/business_analysis_sql

Using the the Chinook database to answer business questions with SQL and Python

Primary LanguageJupyter Notebook

Data Analysis for the Chinook Record Store

Chinook is a sample database available for SQL Server, Oracle, MySQL, etc. It can be created by running a single SQL script. The Chinook data model represents a digital media store, including tables for artists, albums, media tracks, invoices and customers.

Contents

  • Helper Functions
  • Database Schema
  • Selecting Albums to Purchase
  • Analyzing Employee Sales Performance
  • Analyzing Sales by Country
  • Summary & Additonal Questions

Here we act in the role of a data analyst tasked with answering business questions for the "Chinook Record Store" using SQL and standard python packages such as Pandas and Matplotlib.

Database Schema

Selecting Albums to Purchase

The Chinook record store has just signed a deal with a new record label, and we've been tasked with selecting the first three albums that will be added to the store, from a list of four. All four albums are by artists that don't have any tracks in the store right now - we have the artist names, and the genre of music they produce:

Artist Name Genre
Regal Hip-Hop
Red Tone Punk
Meteor and the Girls Pop
Slim Jim Bites Blues

The record label specializes in artists from the USA, and they have given Chinook some money to advertise the new albums in the USA, so we're interested in finding out which genres sell the best in the USA.

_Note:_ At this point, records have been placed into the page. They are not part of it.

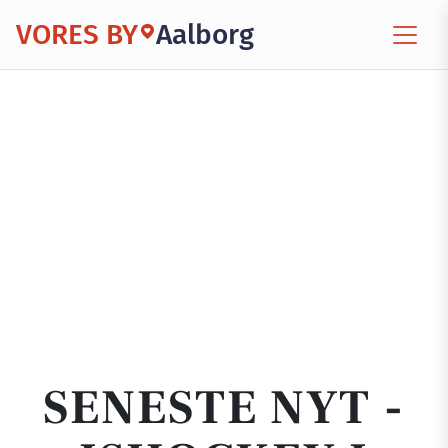
VORES BY
Aalborg
SENESTE NYT -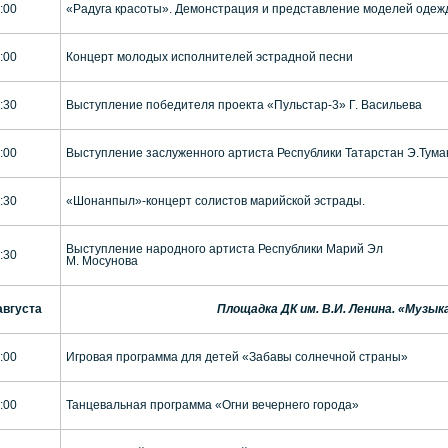
:00
«Радуга красоты». Демонстрация и представление моделей одеж
:00
Концерт молодых исполнителей эстрадной песни
:30
Выступление победителя проекта «Пульстар-3» Г. Васильева
:00
Выступление заслуженного артиста Республики Татарстан Э.Туман
:30
«Шонанпыл»-концерт солистов марийской эстрады.
Выступление народного артиста Республики Марий Эл
:30
М. Мосунова
августа
Площадка ДК им. В.И. Ленина. «Музык
:00
Игровая программа для детей «Забавы солнечной страны»
:00
Танцевальная программа «Огни вечернего города»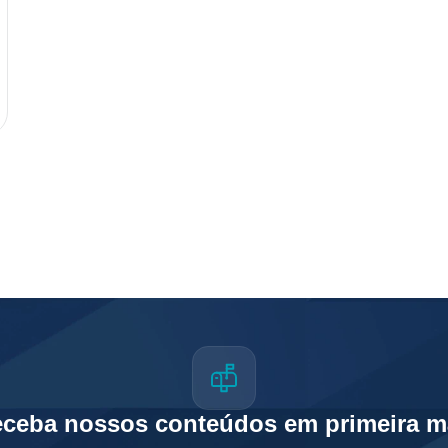
ceba nossos conteúdos em primeira 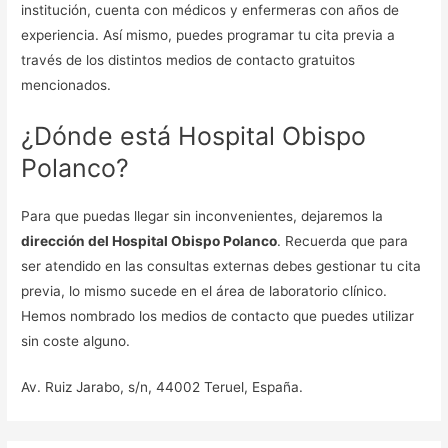
institución, cuenta con médicos y enfermeras con años de
experiencia. Así mismo, puedes programar tu cita previa a
través de los distintos medios de contacto gratuitos
mencionados.
¿Dónde está Hospital Obispo
Polanco?
Para que puedas llegar sin inconvenientes, dejaremos la
dirección del Hospital Obispo Polanco
. Recuerda que para
ser atendido en las consultas externas debes gestionar tu cita
previa, lo mismo sucede en el área de laboratorio clínico.
Hemos nombrado los medios de contacto que puedes utilizar
sin coste alguno.
Av. Ruiz Jarabo, s/n, 44002 Teruel, España.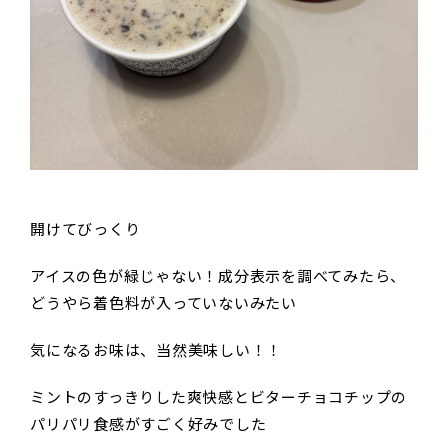
開けてびっくり
アイスの色が緑じゃない！成分表示を調べてみたら、
どうやら着色料が入っていないみたい
気になるお味は、当然美味しい！！
ミントのすっきりした爽快感とビターチョコチップの
パリパリ食感がすごく好みでした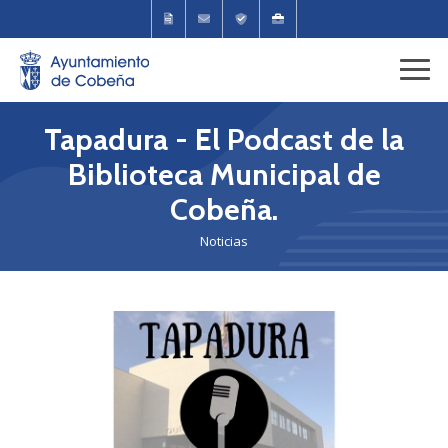
Tapadura - El Podcast de la
Biblioteca Municipal de
Cobeña.
Noticias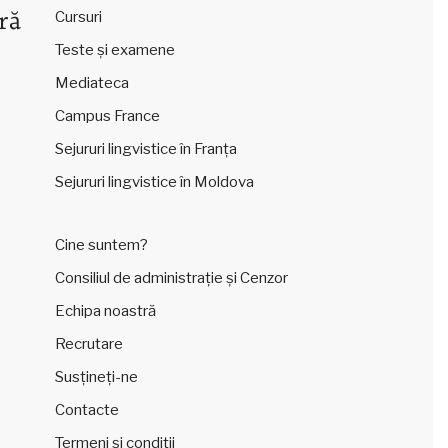
ră
Cursuri
Teste și examene
Mediateca
Campus France
Sejururi lingvistice în Franța
Sejururi lingvistice în Moldova
Cine suntem?
Consiliul de administrație și Cenzor
Echipa noastră
Recrutare
Susțineți-ne
Contacte
Termeni și condiții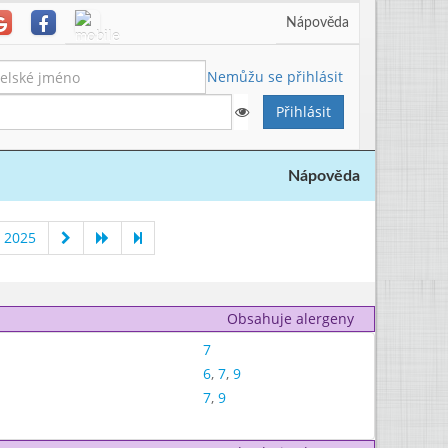
Nápověda
Nemůžu se přihlásit
Nápověda
 2025
Obsahuje alergeny
7
6
,
7
,
9
7
,
9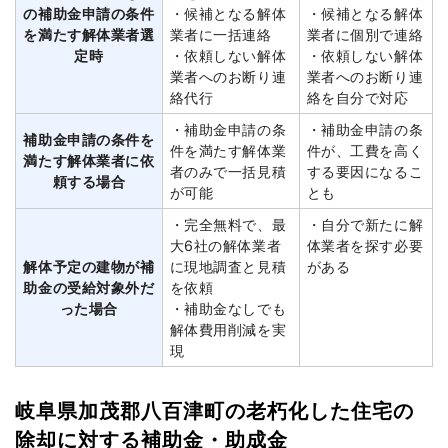
の補助金申請の条件
・候補となる解体
・候補となる解体
を満たす解体業者選
業者に一括連絡
業者に個別で連絡
定時
・依頼しない解体
・依頼しない解体
業者へのお断り連
業者へのお断り連
絡代行
絡を自分で対応
・補助金申請の条
・補助金申請の条
補助金申請の条件を
件を満たす解体業
件が、工費を高く
満たす解体業者に依
者のみで一括見積
する要因になるこ
頼する場合
が可能
とも
・完全無料で、最
・自分で新たに解
大6社の解体業者
体業者を探す必要
解体予定の建物が補
に現地調査と見積
がある
助金の受給対象外だ
を依頼
った場合
・補助金なしでも
解体費用削減を実
現
岐阜県加茂郡八百津町の老朽化した住宅の
除却に対する補助金・助成金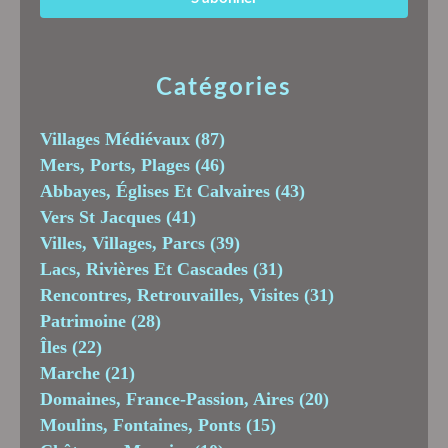
Catégories
Villages Médiévaux
(87)
Mers, Ports, Plages
(46)
Abbayes, Églises Et Calvaires
(43)
Vers St Jacques
(41)
Villes, Villages, Parcs
(39)
Lacs, Rivières Et Cascades
(31)
Rencontres, Retrouvailles, Visites
(31)
Patrimoine
(28)
Îles
(22)
Marche
(21)
Domaines, France-Passion, Aires
(20)
Moulins, Fontaines, Ponts
(15)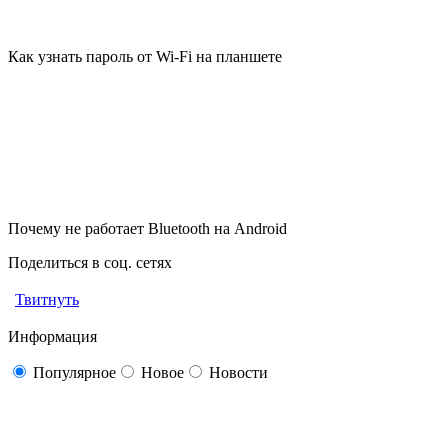
Как узнать пароль от Wi-Fi на планшете
Почему не работает Bluetooth на Android
Поделиться в соц. сетях
Твитнуть
Информация
Популярное
Новое
Новости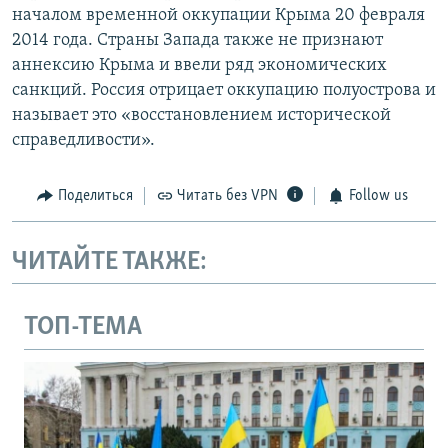
началом временной оккупации Крыма 20 февраля
2014 года. Страны Запада также не признают
аннексию Крыма и ввели ряд экономических
санкций. Россия отрицает оккупацию полуострова и
называет это «восстановлением исторической
справедливости».
Поделиться
Читать без VPN
Follow us
ЧИТАЙТЕ ТАКЖЕ:
ТОП-ТЕМА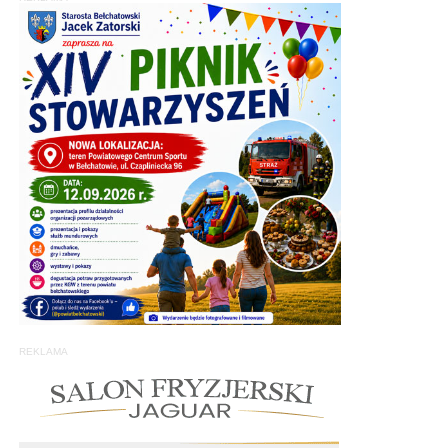
REKLAMA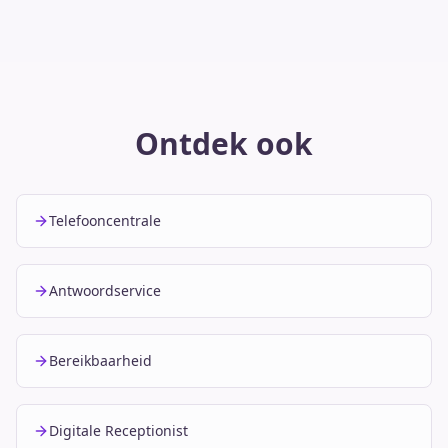
Ontdek ook
Telefooncentrale
Antwoordservice
Bereikbaarheid
Digitale Receptionist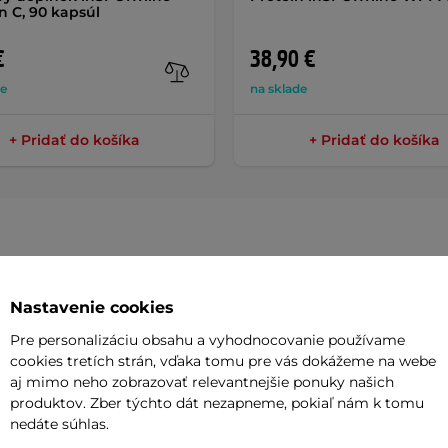
n C, 90 kapsúl
€
38,90 €
de
na sklade
+ Pridať do košíka
+ Pridať do košíka
Parame
Nastavenie cookies
Pre personalizáciu obsahu a vyhodnocovanie používame
cookies tretích strán, vďaka tomu pre vás dokážeme na webe
tový šejker so
skrutkovacím vekom s
Mriežka
aj mimo neho zobrazovať relevantnejšie ponuky našich
uľôčkou
vo vnútri pre
perfektné
produktov. Zber týchto dát nezapneme, pokiaľ nám k tomu
Objem
nedáte súhlas.
lým pomocníkom pri rozmiešavaní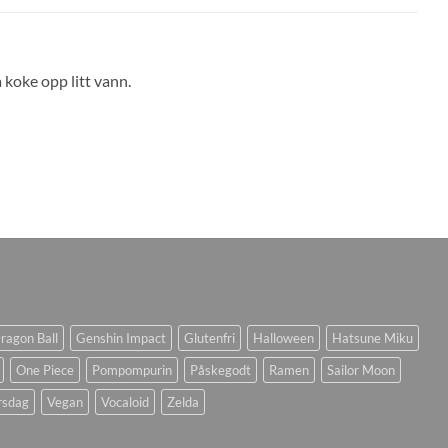
 koke opp litt vann.
ragon Ball
Genshin Impact
Glutenfri
Halloween
Hatsune Miku
One Piece
Pompompurin
Påskegodt
Ramen
Sailor Moon
rsdag
Vegan
Vocaloid
Zelda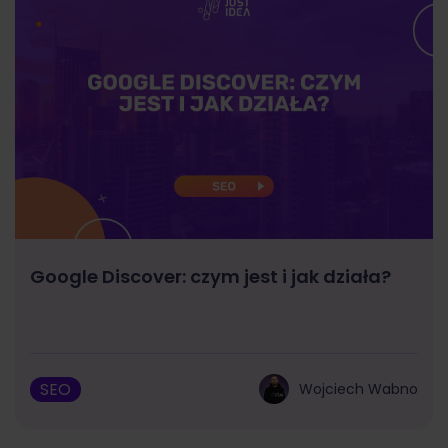
Google Discover: czym jest i jak działa?
SEO
Wojciech Wabno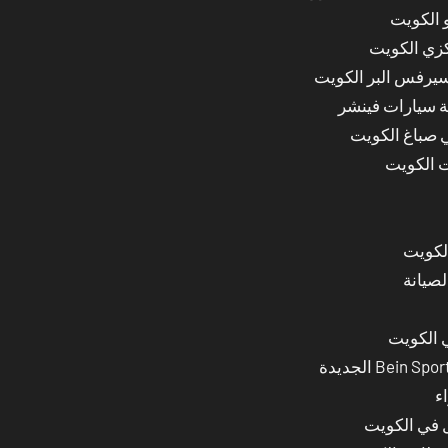
 الكويت
كزي الكويت
سيرفس البر الكويت
ة سيارات فينشر
ي صباغ الكويت
ت الكويت
لصيانة
 الكويت
ء
ل في الكويت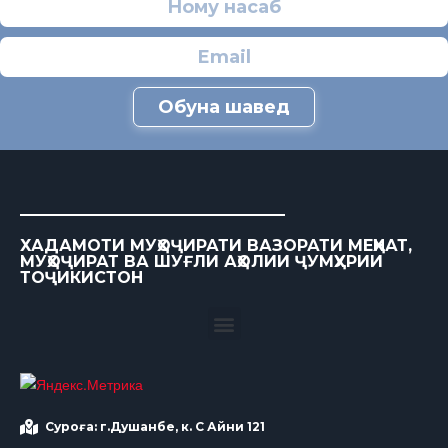
Обуна шавед
ХАДАМОТИ МУҲОҶИРАТИ ВАЗОРАТИ МЕҲНАТ,
МУҲОҶИРАТ ВА ШУҒЛИ АҲОЛИИ ҶУМҲУРИИ
ТОҶИКИСТОН
Суроға: г.Душанбе, к. С Айни 121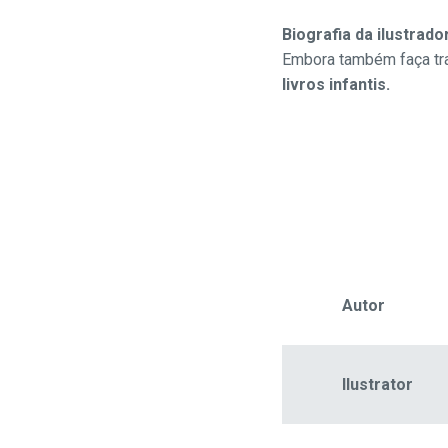
Biografia da ilustrado
Embora também faça tra
livros infantis.
Autor
Ilustrator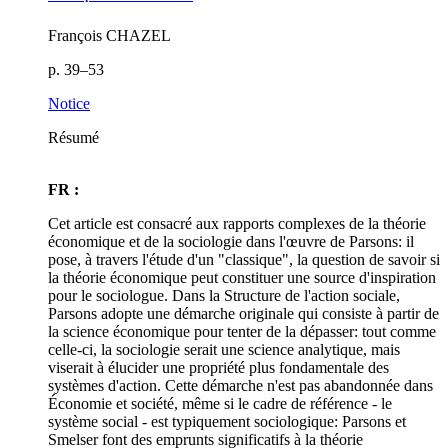
François CHAZEL
p. 39–53
Notice
Résumé
FR :
Cet article est consacré aux rapports complexes de la théorie
économique et de la sociologie dans l'œuvre de Parsons: il
pose, à travers l'étude d'un "classique", la question de savoir si
la théorie économique peut constituer une source d'inspiration
pour le sociologue. Dans la Structure de l'action sociale,
Parsons adopte une démarche originale qui consiste à partir de
la science économique pour tenter de la dépasser: tout comme
celle-ci, la sociologie serait une science analytique, mais
viserait à élucider une propriété plus fondamentale des
systèmes d'action. Cette démarche n'est pas abandonnée dans
Économie et société, même si le cadre de référence - le
système social - est typiquement sociologique: Parsons et
Smelser font des emprunts significatifs à la théorie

We will query the Chinook database to find out which genres sell the most tracks in the USA.

Alternative & Punk is the clear winner, so the artist Red Tone should be a good choice for our customers. Blues is the next contender (by a far margin from Punk), so Slim Jim Bites is the 2nd choice.

Analyzing Employee Sales Performance

Each customer for the Chinook store gets assigned to a sales support agent within the company when they first make a purchase. We will analyze the purchases of customers belonging to each employee to see if any sales support agent is performing either better or worse than the others.

Here we can clearly see the differences in sales between the 3 employees at Chinook store. The difference in sales correlate with the difference in their hire dates (see notebook).

Analyzing Sales by Country

Here we analyze the sales data for customers from each different country to determine which countries have potential for growth. We have been given guidance to use the country value from the customers table, and ignore the country from the billing address in the invoice table.

In particular, we have been directed to calculate data, for each country, on the:

  • total number of customers
  • total value of sales
  • average value of sales per customer
  • average order value

Note: Because there are a number of countries with only one customer, these customers will be grouped as "Other" in the analysis.

From the table and figures above we can clearly see that most of the Chinook store customers and sales orginate from the US and Canada, with a large portion of profits originating from single customers in countries spread across the globe. In additon, it appears that there are a few customers in the Czech Republic that make large purchases (large % total sales relative to % customers).

When asking how the average order in each country from the mean of global average orders; it is revealed that there are a few countries with orders that are over 10 % greater than global orders. Based on this data, there may be opportunities in these counties:

  • Czech Republic
  • Unitied Kingdom
  • India

Note: The amount of data used in this analysis is minimal. As such colletcting more data regarding these customers in these countries could provide more confidence in these results and should be considered before allocating resources to these markets.

Summary & Additional Questions

Here we utilized a sample database to peform analyses regarding genre popularity, employee performance, and global sales using SQL and python.

In addition to the business questions above, we could answer additional business questions such as

  • Which artists are most popular?
  • How many tracks have been purchased vs not purchased?
  • What are the characteristics of unpurchased tracks?
  • Is the range of tracks in the store reflective of their sales popularity?
  • Do protected vs non-protected media types have an effect on sales?